You can replace as little as one widget - unchanged fields keep pointing at the
shipped WBPs. The plugin ships a second complete skin (/OptiKit/ThemeProof/) as
proof; the automation suite drives both skins through the same interactions.
Runtime-populated areas ship with real, hierarchy-visible example children (tabs,
a category page, one row per type) so the designer shows the menu as it will look.

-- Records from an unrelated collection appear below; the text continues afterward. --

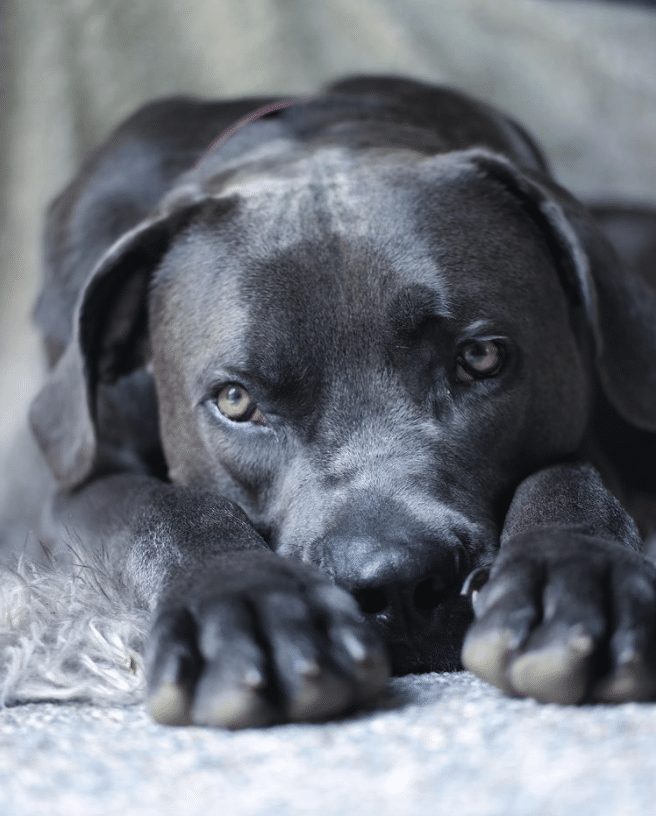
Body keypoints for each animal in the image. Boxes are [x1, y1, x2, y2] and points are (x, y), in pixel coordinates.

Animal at [19, 75, 656, 728]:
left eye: (480, 357)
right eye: (236, 400)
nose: (397, 584)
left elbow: (568, 476)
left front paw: (577, 573)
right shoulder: (77, 487)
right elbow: (166, 509)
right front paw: (246, 603)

The slot layout (padding, size, alignment) you give the first example child
carries onto every runtime-built tab, page and row. Looks come from the
building-block WBPs; texts come from the catalog (Preview Label is designer-only).
Required widgets fail the WBP compile when missing (better than a dead menu); optional ones can simply be left out.
| Widget | Required | Optional |
|---|---|---|
| Toggle row | ValueCheckBox |
LabelText, ModifiedDot
|
| Slider row | ValueSlider |
ValueText, LabelText, ModifiedDot
|
| Option row | - |
PreviousButton, NextButton, ValueText, LabelText, ModifiedDot
|
| Trigger row | ActionButton |
ActionText, LabelText, ModifiedDot
|
| Key-bind row | PrimaryButton |
SecondaryButton, key texts/icons, ResetButton, LabelText
|
| Tab button | Button |
Label |
| Dialog | ConfirmButton |
CancelButton, AlternateButton, caption/title/message texts |
| Countdown dialog | ConfirmButton |
CancelButton, SecondsText
|
| Menu | - | everything (TabContainer, PageSwitcher, SearchBox, description texts, footer buttons, RestartNotice, DialogOverlay, device buttons) |
| FPS counter | - | FpsText |
Built-in behavior: CancelButton closes the menu like the close keys, the active tab
auto-disables so it reads as selected, and device buttons only show on key-bind
pages. The C++ headers are the source of truth for the exact contracts.
DA_OkKeyIcons maps keys to glyph textures for the key-bind rows (empty = key-name
text fallback). Assign NavigateSound / AcceptSound / BackSound on the theme and
the whole menu becomes audible, identical for mouse and gamepad; route them to the
SC_OkUI sound class so the UI volume slider controls them.
A single definition can override its row class
(UOkSettingDefinition.RowWidgetClass) without touching the theme - useful for one
special row in an otherwise standard menu.